> **Conjunto de tarefas**
[1] Segundo o texto sobre a arborização em São Paulo, qual era a porcentagem de brasileiros que viviam em zonas urbanas em 1950?
[2] Copie do texto sobre a arborização em São Paulo o trecho que vai de "Por Gustavo Assef, Karolina" até "e, principalmente, indústrias.", incluindo essas palavras.

> **Texto para leitura**

Arborização na cidade de São Paulo denuncia processo de conurbação desenfreada e sem planejamento

A conurbação, processo de crescimento de cidades que acaba por nublar as fronteiras municipais, afeta diretamente o planejamento de vegetação na maior metrópole da América Latina; projetos sustentáveis visam reverter este problema

Árvores do Campus da USP Butantã, que possui uma floresta urbana dentro da universidade e é uma das áreas mais arborizadas de São Paulo – Foto: Marcos Santos/USP Imagens

Por Gustavo Assef, Karolina Monte, Matheus Nistal, Renato Brocchi e Thiago Campolina

São Paulo, a maior metrópole brasileira e a quinta maior do mundo, é o grande centro urbano do Brasil. Com o surto cafeeiro e com a industrialização do século 20, a cidade sofreu intenso e desorganizado processo de urbanização, ao receber milhões de novos habitantes, oriundos de outros estados e países. 

Se isso trouxe muitos avanços, principalmente econômicos, o preço a pagar foi o desmatamento de parte considerável das áreas verdes para a expansão das regiões de moradias, comércio e, principalmente, indústrias.

De um lado, a urbanização colocou de vez São Paulo como o centro econômico do Brasil, onde os principais negócios são fechados e os escritórios das maiores empresas do mundo montam filiais. Do outro, o avanço econômico do capitalismo gera interesse em alcançar avanços ainda maiores, o que coloca em cheque a saúde da cidade e de sua população.

Apesar da presença de grandes parques, essas áreas não atendem a necessidade de toda a sociedade, que sofre com problemas ligados à saúde mental e ao bem-estar de maneira geral.

Uma distribuição desigual

A população urbana das cidades brasileiras tem crescido em um ritmo intenso nas últimas décadas. Na última Pnad (Pesquisa Nacional de Amostra de Domicílios), de 2015, o IBGE indicou que 84,72% dos brasileiros vivem em zonas urbanas, enquanto em 1950 eram 36,16%.

No mesmo período, na América Latina, as cidades com mais de um milhão de habitantes passaram de 8 para 56. A construção e expansão dessas cidades normalmente não se dá de uma maneira planejada ou democrática, e impacta cada vez mais pessoas. Nesse sentido, as questões de justiça social — já muito presentes em discussões políticas — também têm ganhado força quando o tema é meio ambiente.

> **Material fornecido**
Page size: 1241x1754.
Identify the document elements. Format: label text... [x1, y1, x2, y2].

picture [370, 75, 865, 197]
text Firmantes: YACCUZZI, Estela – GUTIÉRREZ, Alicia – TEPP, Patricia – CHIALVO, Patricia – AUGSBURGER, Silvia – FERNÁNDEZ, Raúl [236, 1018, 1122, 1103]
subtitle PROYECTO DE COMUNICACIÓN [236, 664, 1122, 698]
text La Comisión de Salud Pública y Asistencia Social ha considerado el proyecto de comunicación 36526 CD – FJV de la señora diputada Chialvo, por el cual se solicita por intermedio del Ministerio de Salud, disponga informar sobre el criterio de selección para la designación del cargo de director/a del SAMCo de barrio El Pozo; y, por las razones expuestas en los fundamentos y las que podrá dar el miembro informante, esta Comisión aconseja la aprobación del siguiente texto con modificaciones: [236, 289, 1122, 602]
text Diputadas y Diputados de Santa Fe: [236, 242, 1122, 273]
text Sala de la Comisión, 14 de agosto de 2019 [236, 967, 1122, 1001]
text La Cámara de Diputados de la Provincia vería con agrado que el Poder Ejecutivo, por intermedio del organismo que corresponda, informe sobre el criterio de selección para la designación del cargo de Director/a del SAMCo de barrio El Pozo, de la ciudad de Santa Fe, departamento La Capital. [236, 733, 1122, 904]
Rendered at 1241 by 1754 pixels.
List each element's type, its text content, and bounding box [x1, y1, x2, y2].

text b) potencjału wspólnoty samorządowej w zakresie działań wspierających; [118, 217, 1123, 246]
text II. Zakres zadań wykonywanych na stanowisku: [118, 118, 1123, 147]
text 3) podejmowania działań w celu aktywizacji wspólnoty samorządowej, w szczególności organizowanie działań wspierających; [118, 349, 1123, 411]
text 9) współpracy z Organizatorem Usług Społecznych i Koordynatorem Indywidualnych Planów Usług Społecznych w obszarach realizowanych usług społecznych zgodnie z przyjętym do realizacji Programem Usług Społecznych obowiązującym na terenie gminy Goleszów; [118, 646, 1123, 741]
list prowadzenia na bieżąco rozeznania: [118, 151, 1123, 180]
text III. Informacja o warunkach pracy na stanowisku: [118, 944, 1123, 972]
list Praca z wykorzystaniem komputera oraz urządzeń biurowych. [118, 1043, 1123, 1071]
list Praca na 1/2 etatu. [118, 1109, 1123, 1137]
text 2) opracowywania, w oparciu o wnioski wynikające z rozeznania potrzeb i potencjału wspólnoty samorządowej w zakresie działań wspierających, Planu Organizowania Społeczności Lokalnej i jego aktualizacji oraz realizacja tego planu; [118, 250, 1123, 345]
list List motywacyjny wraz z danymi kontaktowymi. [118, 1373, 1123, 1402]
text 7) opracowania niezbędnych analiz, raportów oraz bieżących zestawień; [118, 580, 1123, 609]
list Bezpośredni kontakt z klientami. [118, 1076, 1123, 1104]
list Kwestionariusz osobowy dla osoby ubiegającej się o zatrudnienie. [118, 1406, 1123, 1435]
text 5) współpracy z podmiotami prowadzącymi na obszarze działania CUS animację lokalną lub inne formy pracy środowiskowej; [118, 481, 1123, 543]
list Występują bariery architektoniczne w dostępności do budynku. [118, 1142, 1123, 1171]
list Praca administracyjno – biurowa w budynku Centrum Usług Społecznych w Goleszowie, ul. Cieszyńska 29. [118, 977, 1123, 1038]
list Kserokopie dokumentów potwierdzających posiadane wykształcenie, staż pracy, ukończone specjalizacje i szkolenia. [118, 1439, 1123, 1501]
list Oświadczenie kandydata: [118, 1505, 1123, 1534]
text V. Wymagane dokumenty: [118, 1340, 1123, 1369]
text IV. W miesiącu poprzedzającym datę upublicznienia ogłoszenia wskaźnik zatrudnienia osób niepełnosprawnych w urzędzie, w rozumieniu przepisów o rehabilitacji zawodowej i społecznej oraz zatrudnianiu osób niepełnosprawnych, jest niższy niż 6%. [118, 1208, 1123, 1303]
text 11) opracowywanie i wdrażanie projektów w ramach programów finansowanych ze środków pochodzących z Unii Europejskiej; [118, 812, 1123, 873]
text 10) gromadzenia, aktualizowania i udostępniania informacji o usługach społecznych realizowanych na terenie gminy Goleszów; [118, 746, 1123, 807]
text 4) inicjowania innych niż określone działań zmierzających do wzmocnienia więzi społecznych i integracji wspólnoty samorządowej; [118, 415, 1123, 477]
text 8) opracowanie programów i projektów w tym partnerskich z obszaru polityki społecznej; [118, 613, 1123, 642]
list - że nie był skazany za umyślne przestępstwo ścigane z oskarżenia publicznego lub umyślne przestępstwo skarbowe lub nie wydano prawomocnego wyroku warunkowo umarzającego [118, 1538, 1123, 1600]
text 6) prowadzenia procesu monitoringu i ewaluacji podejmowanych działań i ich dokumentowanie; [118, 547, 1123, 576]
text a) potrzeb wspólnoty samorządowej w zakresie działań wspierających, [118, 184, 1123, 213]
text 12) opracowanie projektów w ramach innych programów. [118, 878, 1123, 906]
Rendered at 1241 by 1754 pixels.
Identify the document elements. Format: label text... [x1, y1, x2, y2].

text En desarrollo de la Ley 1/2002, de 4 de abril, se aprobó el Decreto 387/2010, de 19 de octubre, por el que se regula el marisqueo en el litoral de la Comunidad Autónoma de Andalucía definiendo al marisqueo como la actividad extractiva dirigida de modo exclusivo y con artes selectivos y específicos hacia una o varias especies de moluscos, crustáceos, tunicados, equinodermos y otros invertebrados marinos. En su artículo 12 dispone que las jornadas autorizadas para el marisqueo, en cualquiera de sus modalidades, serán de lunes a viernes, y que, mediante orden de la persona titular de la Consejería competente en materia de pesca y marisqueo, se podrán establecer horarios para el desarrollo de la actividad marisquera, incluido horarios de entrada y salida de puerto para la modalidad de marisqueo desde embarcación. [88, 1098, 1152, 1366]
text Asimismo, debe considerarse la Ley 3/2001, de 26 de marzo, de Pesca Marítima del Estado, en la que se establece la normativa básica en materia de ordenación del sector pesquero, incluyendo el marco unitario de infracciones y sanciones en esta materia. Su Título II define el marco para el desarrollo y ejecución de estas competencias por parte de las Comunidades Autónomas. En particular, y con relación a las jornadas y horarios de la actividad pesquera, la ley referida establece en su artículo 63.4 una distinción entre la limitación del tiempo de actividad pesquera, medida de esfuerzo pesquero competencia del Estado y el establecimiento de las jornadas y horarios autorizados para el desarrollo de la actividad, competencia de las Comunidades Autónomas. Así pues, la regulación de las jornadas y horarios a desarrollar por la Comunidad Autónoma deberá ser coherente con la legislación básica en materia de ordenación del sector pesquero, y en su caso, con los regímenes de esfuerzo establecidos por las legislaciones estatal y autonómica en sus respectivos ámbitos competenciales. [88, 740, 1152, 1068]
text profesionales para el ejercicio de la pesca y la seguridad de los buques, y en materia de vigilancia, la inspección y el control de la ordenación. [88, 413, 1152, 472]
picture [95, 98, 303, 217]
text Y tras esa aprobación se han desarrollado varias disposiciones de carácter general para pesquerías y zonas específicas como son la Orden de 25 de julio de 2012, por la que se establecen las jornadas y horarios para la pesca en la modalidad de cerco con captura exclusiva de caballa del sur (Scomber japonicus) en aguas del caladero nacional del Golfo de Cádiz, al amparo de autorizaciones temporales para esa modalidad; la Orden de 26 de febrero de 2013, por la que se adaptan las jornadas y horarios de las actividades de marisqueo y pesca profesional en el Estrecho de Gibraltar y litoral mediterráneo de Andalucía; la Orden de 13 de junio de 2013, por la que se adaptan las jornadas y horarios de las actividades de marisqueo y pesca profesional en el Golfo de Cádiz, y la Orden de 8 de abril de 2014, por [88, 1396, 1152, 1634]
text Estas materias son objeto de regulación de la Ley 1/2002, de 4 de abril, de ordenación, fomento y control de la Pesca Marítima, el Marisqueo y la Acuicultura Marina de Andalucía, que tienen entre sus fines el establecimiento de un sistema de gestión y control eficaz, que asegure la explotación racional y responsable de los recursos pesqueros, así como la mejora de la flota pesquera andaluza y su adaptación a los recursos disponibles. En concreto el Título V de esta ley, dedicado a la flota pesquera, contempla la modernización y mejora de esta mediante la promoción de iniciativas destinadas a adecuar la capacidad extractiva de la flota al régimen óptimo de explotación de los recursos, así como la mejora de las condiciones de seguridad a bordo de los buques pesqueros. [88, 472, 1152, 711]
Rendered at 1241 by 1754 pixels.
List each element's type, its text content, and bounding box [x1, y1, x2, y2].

> **Respostas completas**
[1] Em 1950, 36,16% dos brasileiros viviam em zonas urbanas.

[2]
Por Gustavo Assef, Karolina Monte, Matheus Nistal, Renato Brocchi e Thiago Campolina

São Paulo, a maior metrópole brasileira e a quinta maior do mundo, é o grande centro urbano do Brasil. Com o surto cafeeiro e com a industrialização do século 20, a cidade sofreu intenso e desorganizado processo de urbanização, ao receber milhões de novos habitantes, oriundos de outros estados e países. 

Se isso trouxe muitos avanços, principalmente econômicos, o preço a pagar foi o desmatamento de parte considerável das áreas verdes para a expansão das regiões de moradias, comércio e, principalmente, indústrias.